If you work 10 years and make no advancement you are probably suffering from some type of developmental or psychiatric condition. Possibly raised in dire poverty with little/no skill set or work ethic. But any of these categories will be rare. It is rare that people work 10 years and make no advancement. Your better tract would of been at 10 years one person is a manager at 50K and the other worker has received only 2 raises and has no responsibility beside clocking in every day. That is a scenario that actually happens a lot. I know it steps away one step from the minimum wage debate but it is still within the realm of different rates of pay.
BTW, I love how your hypothetical exaggeration is supposed to be taken seriously but yet you dismiss this thread because it is “filled with arguments based on absurd hypotheticals and exaggerations.”
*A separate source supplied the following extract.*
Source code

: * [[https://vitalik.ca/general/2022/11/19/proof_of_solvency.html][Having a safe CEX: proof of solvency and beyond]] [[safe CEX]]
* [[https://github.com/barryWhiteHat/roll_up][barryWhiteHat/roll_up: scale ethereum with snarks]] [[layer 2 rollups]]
Your post is full of callousness and indifference and just a little bit of arrogance. That’s what I love about these threads, they are good at exposing people’s core values.
Hey John, how you doing, hope you are having a good day.
This comment is not directed at you individually, it is directed at the overall concept of “the market demands”.
People use that word like it actually means something. But if we had 8 year old kids running sewing machines, if that were somehow legal, if that was what the “Market Demanded” you KNOW people would denounce it and cry out against it. If the people who swept the floor at Wal-Mart, Target and Sam’s Club were paid $2 an hour, if that were legal and that was what the “Market Demanded” people would be really upset. Well, most people would, some people wouldn’t care. Most would care.
And that is my whole point. When I hear “The Market Demands” I translate that:
I am mildly bothered about this but not enough to say/do anything about it.
Just as I translate the term “Minimum Wage”: We would pay you less but we can’t because that is illegal.
You want a cite that it is more difficult to find a job/good job when the economy is bad/unemployment is high???